How Michigan Football Should Utilize Its Secret Weapon

Michael Felder@InTheBleachersNational CFB Lead WriterAugust 14, 2013

ANN ARBOR, MI - SEPTEMBER 15:  Tight End Devin Funchess #19 of the University of Michigan Wolverines scores a touchdown in the first quarter during a Big Ten College football game against the University of Massachusetts Minutemen at Michigan Stadium on September 15, 2012 in Ann Arbor, Michigan.  (Photo by Dave Reginek/Getty Images)
Dave Reginek/Getty Images

The Michigan Wolverines are the No. 17 team in the nation, according to the USA Today Coaches Poll, with excitement building as head coach Brady Hoke and his staff prepare for life without playmaker Denard Robinson. Whether he was at quarterback or running back, Robinson was a weapon, a threat to score every time the ball was in his hands.

Now, in 2013, without Robinson, the Wolverines are in need of another weapon.

A look up and down the roster shows names like Fitzgerald Toussaint, Thomas Rawls, Jeremy Gallon and Drew Dileo as the most productive offensive returnees, with Toussaint and Rawls on the ground, Gallon and Dileo through the air. 

They are quality players, but not guys that defenses scheme to stop on an every-down basis, not guys that create mismatches and put stress on a defense because of their athleticism and talent. They are solid college football players, but not the fear-striking ballplayer that keeps defensive coordinators up at night.

Enter sophomore tight end Devin Funchess. The 6'5", 235-pound second-year player caught just 15 balls for 234 yards last season, but he led the team in receiving touchdowns with five scores.

Funchess is the weapon and a nightmare for defenses. He is the answer to the Wolverines' search for a playmaker.

════════════════════

- **Task objective**:
Copy word for word the part of the Michigan football article above that begins at "Enter sophomore tight" and stops after "with five scores.".

════════════════════

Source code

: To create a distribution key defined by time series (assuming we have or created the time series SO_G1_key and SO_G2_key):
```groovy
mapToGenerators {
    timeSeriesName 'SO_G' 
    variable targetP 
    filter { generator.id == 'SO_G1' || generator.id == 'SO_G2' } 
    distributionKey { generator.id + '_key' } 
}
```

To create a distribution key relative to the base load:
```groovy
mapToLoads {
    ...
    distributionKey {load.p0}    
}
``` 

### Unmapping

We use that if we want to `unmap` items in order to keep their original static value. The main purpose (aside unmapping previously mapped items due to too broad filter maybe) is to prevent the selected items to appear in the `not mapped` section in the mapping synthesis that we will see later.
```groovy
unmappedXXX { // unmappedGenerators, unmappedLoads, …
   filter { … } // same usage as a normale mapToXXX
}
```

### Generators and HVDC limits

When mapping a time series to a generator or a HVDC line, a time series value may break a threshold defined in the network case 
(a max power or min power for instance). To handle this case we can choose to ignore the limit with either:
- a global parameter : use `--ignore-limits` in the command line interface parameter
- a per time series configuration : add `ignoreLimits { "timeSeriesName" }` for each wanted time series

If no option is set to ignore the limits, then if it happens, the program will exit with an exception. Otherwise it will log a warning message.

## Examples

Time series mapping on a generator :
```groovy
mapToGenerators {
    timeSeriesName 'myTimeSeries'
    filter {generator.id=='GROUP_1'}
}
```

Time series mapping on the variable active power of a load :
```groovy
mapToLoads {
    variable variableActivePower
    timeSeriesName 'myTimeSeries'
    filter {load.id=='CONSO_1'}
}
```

════════════════════

- **Written answer**:
Enter sophomore tight end Devin Funchess. The 6'5", 235-pound second-year player caught just 15 balls for 234 yards last season, but he led the team in receiving touchdowns with five scores.